Did someone see a Turtle?

Destination: Fiji Bligh Waters
Trip Date: Feb 29th - Mar 9th, 2020 - Comments
Author: Jemma & Scott
Welcome Back: Janet C, Doug, Lillian (all from the previous trip), Kathleen, Mary, Michael, Janet M, Leslie & Steve
Congratulations: Leslie on reaching 300 dives, Mary 1100 dives and Lillian 5000 plus dives !

From the start we knew this would be a fun charter as we welcomed a group of long time friends, plus some new, to enjoy the next ten days island hopping around Fiji and diving the best of the best on the NAI’A.

Photo By: Jen Zintel

Photo By: Jen Zintel

Photo By: Deb Gammon

Photo By: Deb Gammon

Photo By: Mike Zinel

Photo By: Mike Zinel

Photo By: Doug Camp

Photo By: Doug Camp

Photo by: Doug Camp

Photo by: Doug Camp

After our check out dive at Samu Reef to get everyone comfortable with their weighting and skiff diving procedures we headed out to the area of Vuya for our first full day of diving.

First up Humann Nature and Cat’s Meow. At Cat’s Meow we found our pair of pontoh’s pygmy seahorses and a relatively cooperative NAI’A pipefish! At Humann Nature we found a cluster of white spotted groupers, moray eel and varying sizes of blue dragon nudibranchs (or Chinese dragons according to Leslie)! The top reef was as stunning as ever with clouds of anthias aggregating in anticipation of the current to start running!

It is fantastic to have return guests on-board as you find out all kinds of history. Thank you Kathleen for sharing your dive log from 1999 where you were on the dive at the pinnacle with Paul Humann and described his reaction to the site which led to renaming it Humann Nature! Also the old photos of the NAI’A with Cat and Rob in action!

That afternoon we moved across to the UndeNAI’Able region and dived the Pinnacle and the Main Reef. Sooooo many nudis at the Pinnacle…flabellinas, lined nembrothas, chormodoris lochi, phyllidia, gloomy tambja and blue dragons, and beautiful swim throughs with coralgobies and blennies in the pocillopora corals on the top!

Photos By : Jen Zintel

Great conditions over on the Main Reef meant we were able to really explore the sea fan and soft coral fringed cut throughs and reef with Big Mo finding all kinds of critters. That evening Scott took a group for the night dive at the Main Reef and they actually saw an alien! Ok so a HUGE blunt end sea hare moving along the sand like jelly!

After a restful night at anchor we moved across to Vatu-i-ra to spend the next day diving in this beautiful marine protected area.

At Coral Corner the soft coral covering the wall was pumped up and Big Mo spied a hairy ghost pipefish moving along the sand. Out in the blue there were big spanish mackerel, sharks and barracuda.
:::::
# Task to carry out:
Continue the Fiji dive trip report above, starting right after its last sentence.

# Extracted information:
:::::
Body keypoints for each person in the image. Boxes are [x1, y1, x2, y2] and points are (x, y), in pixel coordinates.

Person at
:::::
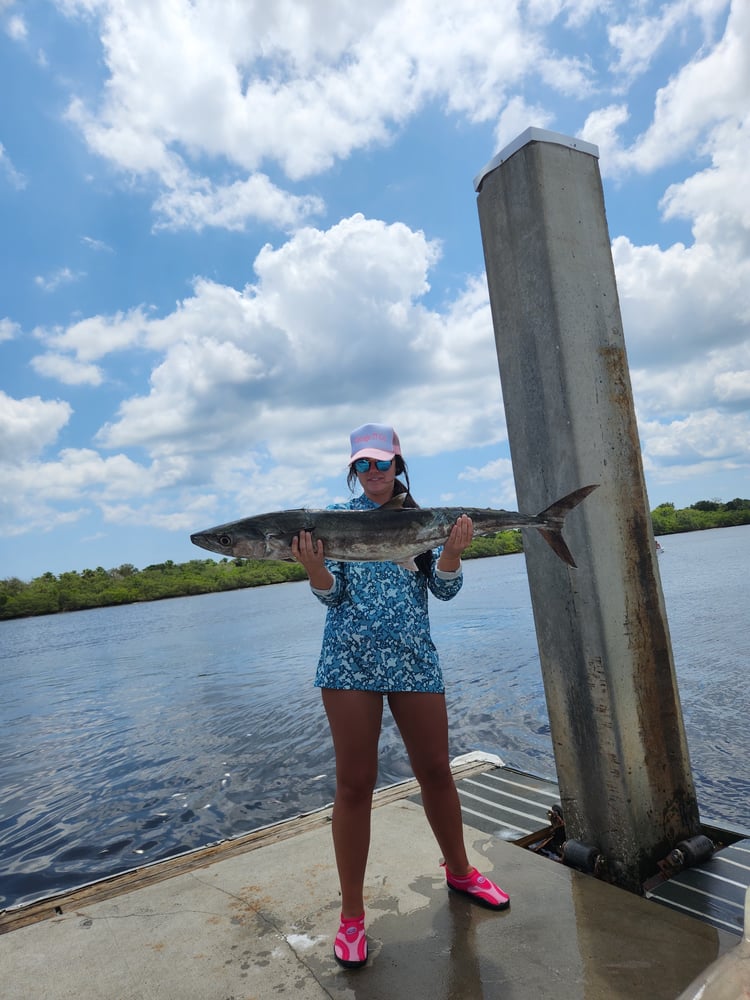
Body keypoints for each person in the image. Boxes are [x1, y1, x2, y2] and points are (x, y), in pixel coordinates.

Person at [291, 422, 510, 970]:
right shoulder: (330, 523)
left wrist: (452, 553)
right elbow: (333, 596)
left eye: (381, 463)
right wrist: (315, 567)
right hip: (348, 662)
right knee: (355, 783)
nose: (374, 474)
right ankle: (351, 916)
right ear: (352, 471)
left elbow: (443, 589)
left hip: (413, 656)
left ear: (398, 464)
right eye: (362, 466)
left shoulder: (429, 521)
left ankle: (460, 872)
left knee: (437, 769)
:::::
# Answer for the task:
Mellow yellow was true to its name blooming with the beautiful yellow dendronepthya soft corals and golden damsels everywhere, with thousands of anthias, fusiliers and damsels.

That afternoon one skiff headed to Whole Shebang and swam in and out and around the hard coral garden swim throughs, and the other skiff went to Howards Diner for a nice sheltered dive. Those that wanted to join for a fourth dive went back to hang out at Mellow Yellow…this is where Kathleen perfected her upside down videography and sideways bubble effect…quite a skill to master!

The next day we hit the seamounts, diving along the deep rainbow reef wall at Mt Mutiny, shallowing up to the beautiful hard coral garden on the top of the seamound. We had sharks, turtle flybys and blue dragons!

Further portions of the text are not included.